Is the Prime Minister aware that following that meeting he is likely to go down in history as the Prime Minister who brought the nation to its knees because he was unable to handle a situation in which 1 per cent. of the nation's work force banned overtime and which is supposed to have plunged us into a crisis? Will he now consider his own position? Will he stop acting like Captain Bligh on a shipwrecked "Bounty" and consider handing over the helm to the former Secretary of State for Northern Ireland, who seems to solve bigger problems with a lot less fuss and trouble?
I absolutely repudiate everything that the hon. Gentleman is saying. He may recall that it was after my meeting with the NUM that Mr. Gormley, the president, proposed that the whole matter should be put to a ballot in the coalfields. That was not done, because he was defeated by other members of the executive.
Noting that many responsible members of the Opposition are calling for firm leadership from the Government in these difficult times, does not my right hon. Friend agree that the Government are entitled to expect from the Opposition a certain amount of firm opposition to unfair and inflationary wage claims? Would not it be helpful if members of the Opposition did their best to influence the NUM to call off its industrial dispute?
Sir Harmar Nicholas:
Is my right hon. Friend aware that his first meeting with the National Union of Mineworkers took place before the stringency on oil supplies from the Middle East resulting from the conflict was brought to bear? Does he appreciate that every reasonable person in the country would understand it if, in the light of what has happened since then and as a consequence of that stringency, the offer made to the miners had to be reduced? If that meant legislation to amend phase 3, how hon. Members voted would reflect how much they wanted to put the country's survival in front of their own party feelings.

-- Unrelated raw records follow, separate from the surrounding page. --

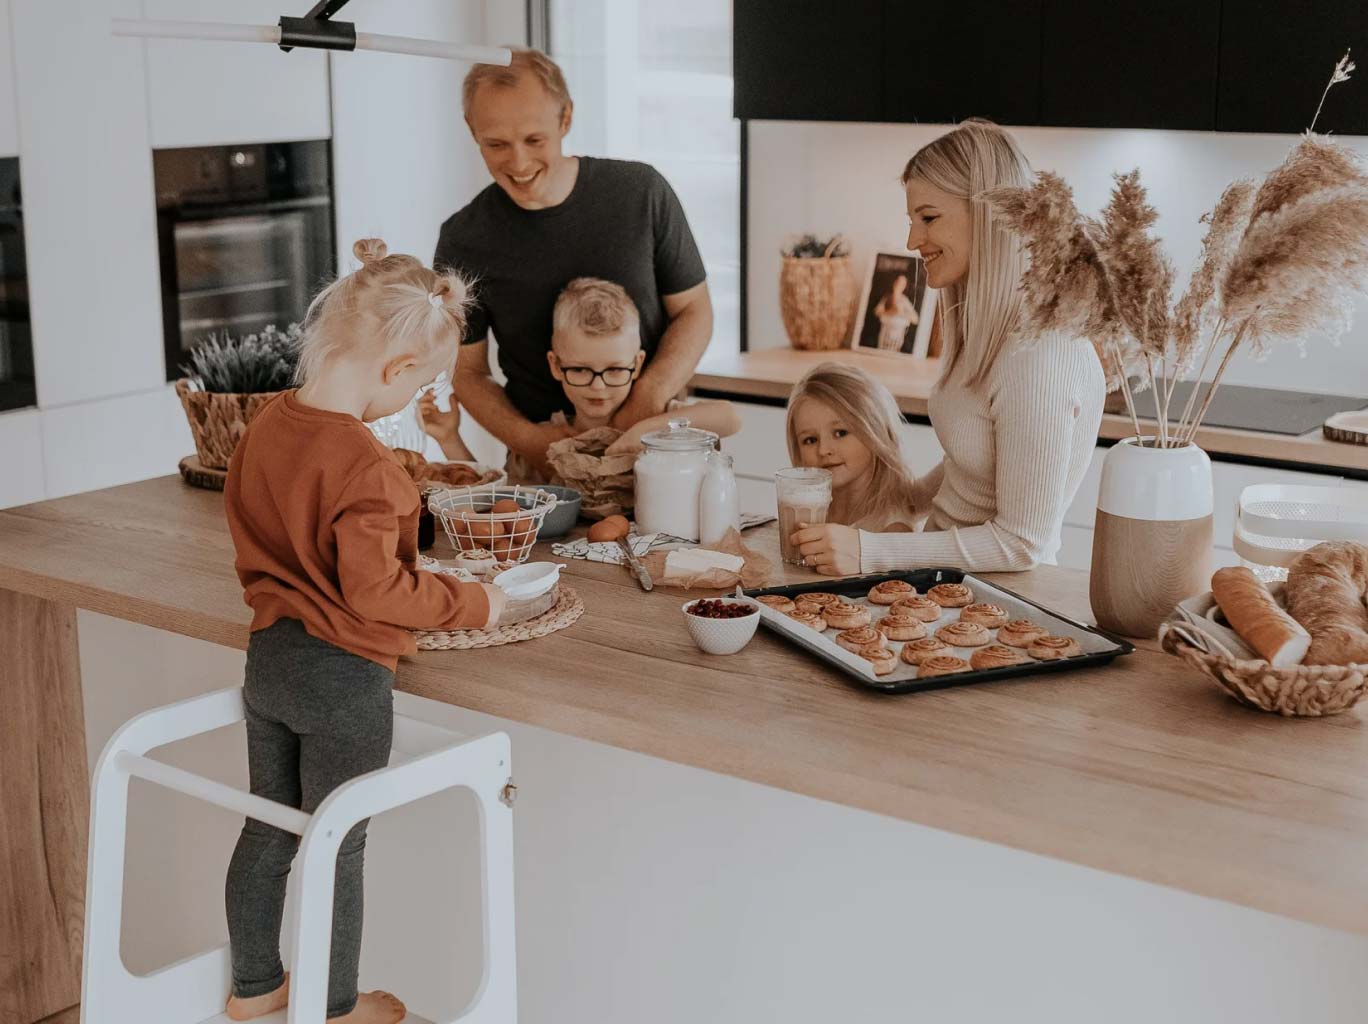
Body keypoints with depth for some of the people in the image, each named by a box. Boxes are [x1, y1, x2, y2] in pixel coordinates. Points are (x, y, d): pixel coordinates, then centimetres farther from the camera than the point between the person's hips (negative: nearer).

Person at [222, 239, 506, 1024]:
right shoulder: (365, 464, -26)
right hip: (344, 677, -7)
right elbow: (374, 590, -25)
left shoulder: (265, 428, -1)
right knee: (337, 848, 10)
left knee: (269, 829, 21)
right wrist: (472, 605, -14)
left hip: (270, 657, 7)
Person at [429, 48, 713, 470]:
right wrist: (523, 436, -13)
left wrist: (648, 400, -12)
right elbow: (468, 371, 7)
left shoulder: (641, 192, -3)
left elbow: (694, 311, 5)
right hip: (543, 452, 1)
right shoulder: (463, 241, -2)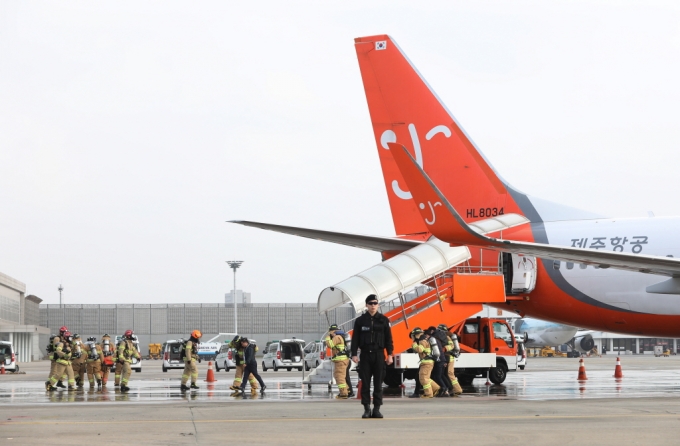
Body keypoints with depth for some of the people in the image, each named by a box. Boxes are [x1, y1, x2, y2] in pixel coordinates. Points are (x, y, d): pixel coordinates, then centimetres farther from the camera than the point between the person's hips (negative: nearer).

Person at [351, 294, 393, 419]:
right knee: (365, 383, 0)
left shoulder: (383, 320, 5)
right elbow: (355, 338, 4)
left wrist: (389, 354, 1)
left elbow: (388, 338, 6)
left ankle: (377, 409, 4)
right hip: (365, 355, 0)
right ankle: (367, 409, 5)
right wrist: (354, 354, -4)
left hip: (379, 354, 0)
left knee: (378, 383, 0)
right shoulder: (360, 320, 4)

Yes, Sir. I believe that the people of this country are now coming to understand more and more the consequences of the fuel shortages arising out of the mining and oil situations, about which I propose to make a statement later. I have had two meetings with the NUM—the first was before the stage 3 code was introduced in the House—in order that I should have a very full discussion with the union about the particular situation in the mining industry and the way in which the code would affect the NUM. No Government could have gone further in consultation with a union than the present Government have done.